Zhou Jun Development zone No. 3, Digital C - print, 50 x 60 cm; 120 x 150 cm , 2006
We love this new work by Zhou Jun, showing now at Red Gate Gallery in Beijing. Red Gate is an incredible space; we attended an opening there in 2008.
-From the Red Gate press release by Yang Liyu:
“The last thirty years of the Chinese economic miracle has led to unprecedented changes, perhaps the most obvious being the metamorphosis of the numerous Chinese capital cities. At times marveled for their engineering endeavors and glamourous makeovers, these metropolises have equally been the focus of much debate as a result of the demolition of ancient architecture and heritage sites that stood in the way of this transformation. The result is a new modernity that bears testament to the contradictions and contrasts of the new China today.

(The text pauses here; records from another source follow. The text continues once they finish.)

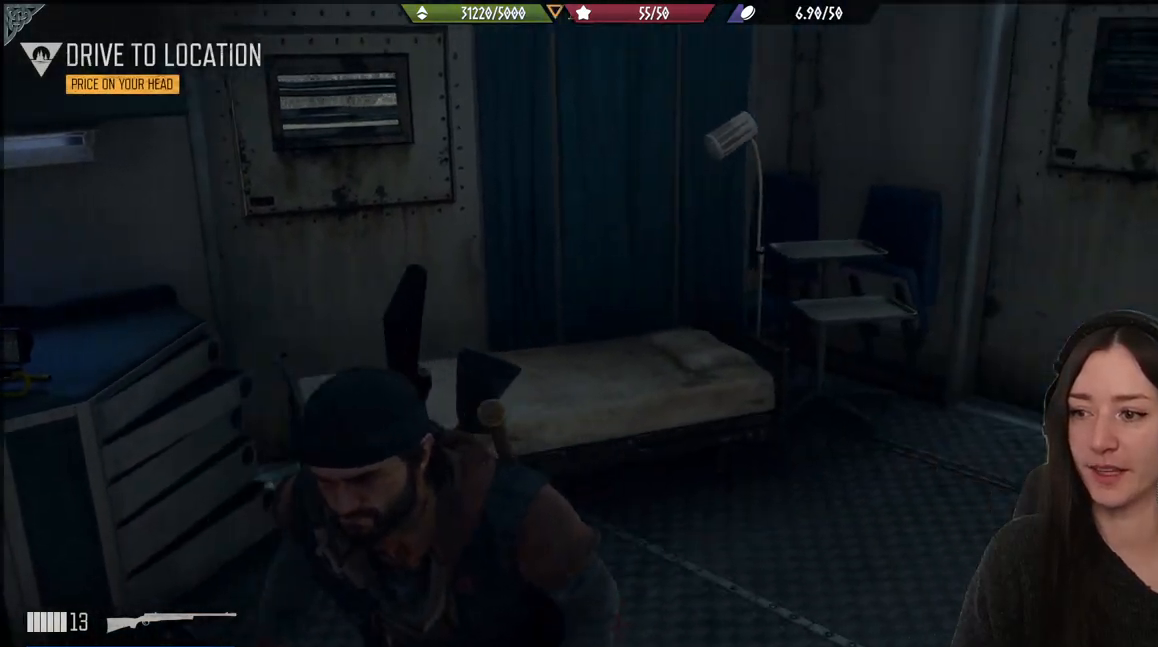
{"buttons": [], "left_stick": "up", "right_stick": "center", "events": [[33, "left_stick", "up-right"], [267, "right_stick", "center"], [317, "left_stick", "up"]]}
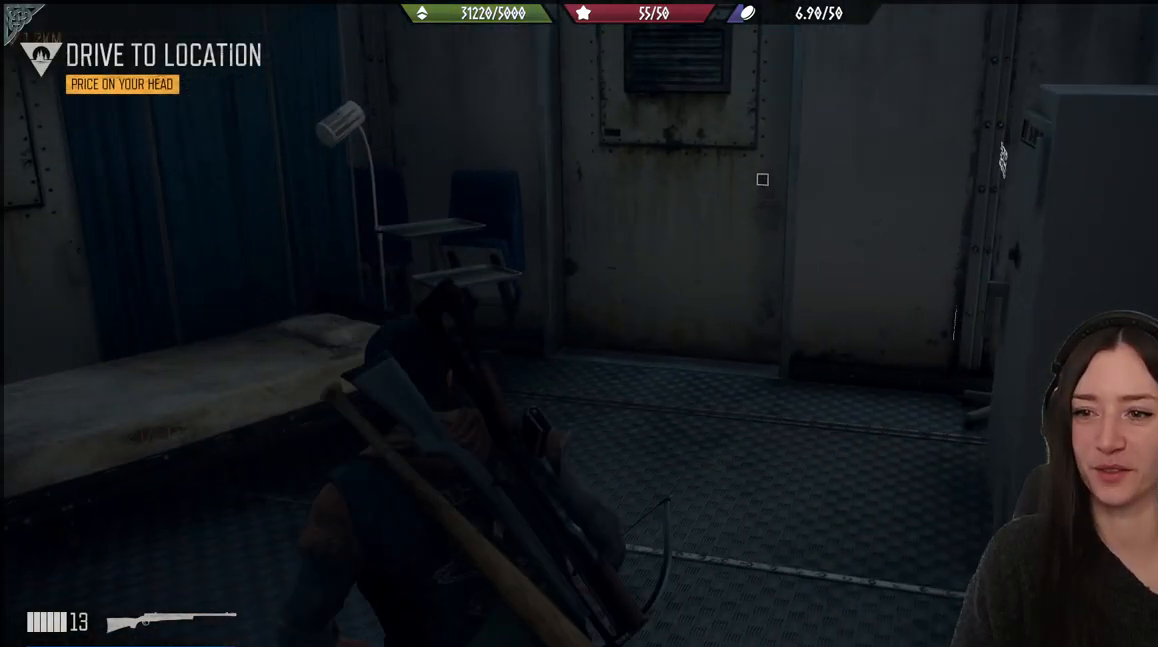
{"buttons": [], "left_stick": "up", "right_stick": "center", "events": []}
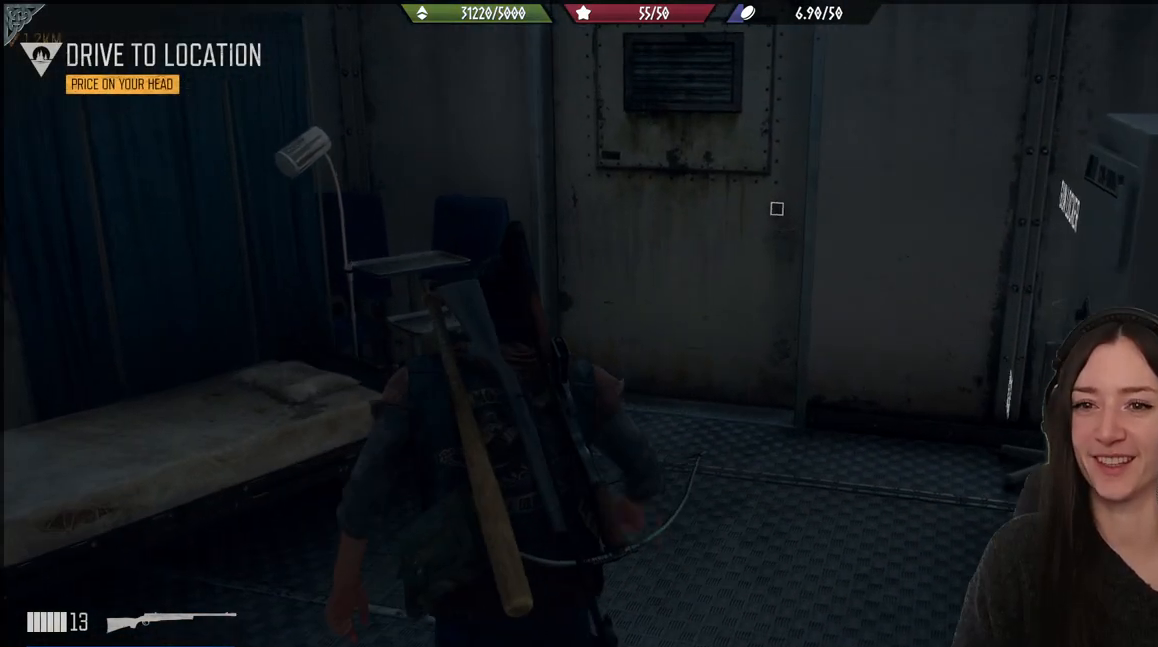
{"buttons": [], "left_stick": "up", "right_stick": "center", "events": [[67, "right_stick", "right"], [283, "right_stick", "center"]]}
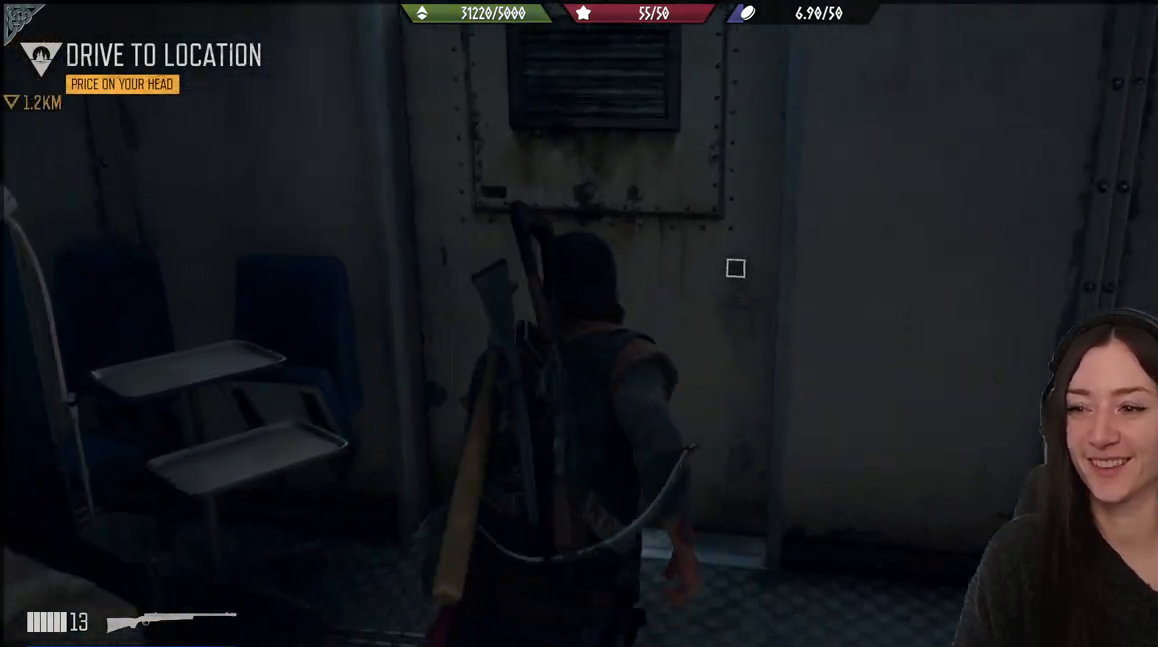
{"buttons": ["X"], "left_stick": "center", "right_stick": "center", "events": [[217, "left_stick", "center"], [233, "X", "down"]]}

As a photographer, Zhou Jun seeks to reveal through his unique brand of black and white photography the socio-historical narration of some of these sweeping changes. Like the works of Bernd and Hillar Becher who photographed the abandoned mineshafts and silos in post-war Germany, Zhou Jun is dedicated to immortalizing the icons of China’s architecture in their states of glory, construction and isolation. With a distinct palette of greys, deliberately devoid of strong blacks and whites, Zhou Jun is constantly exploring and redefining with heightened sensitivity this constantly evolving landscape. He constructs a brave new world almost devoid of human existence where imposing buildings dominate and engage with one another. While a Northern Song landscape painting in accordance with Taoist principles pays homage to Nature by reducing the presence of human existence to an insignificant proportion, Zhou Jun creates a contemporary universe where the human condition “kowtows” instead to a concrete jungle that has taken a life of its own.”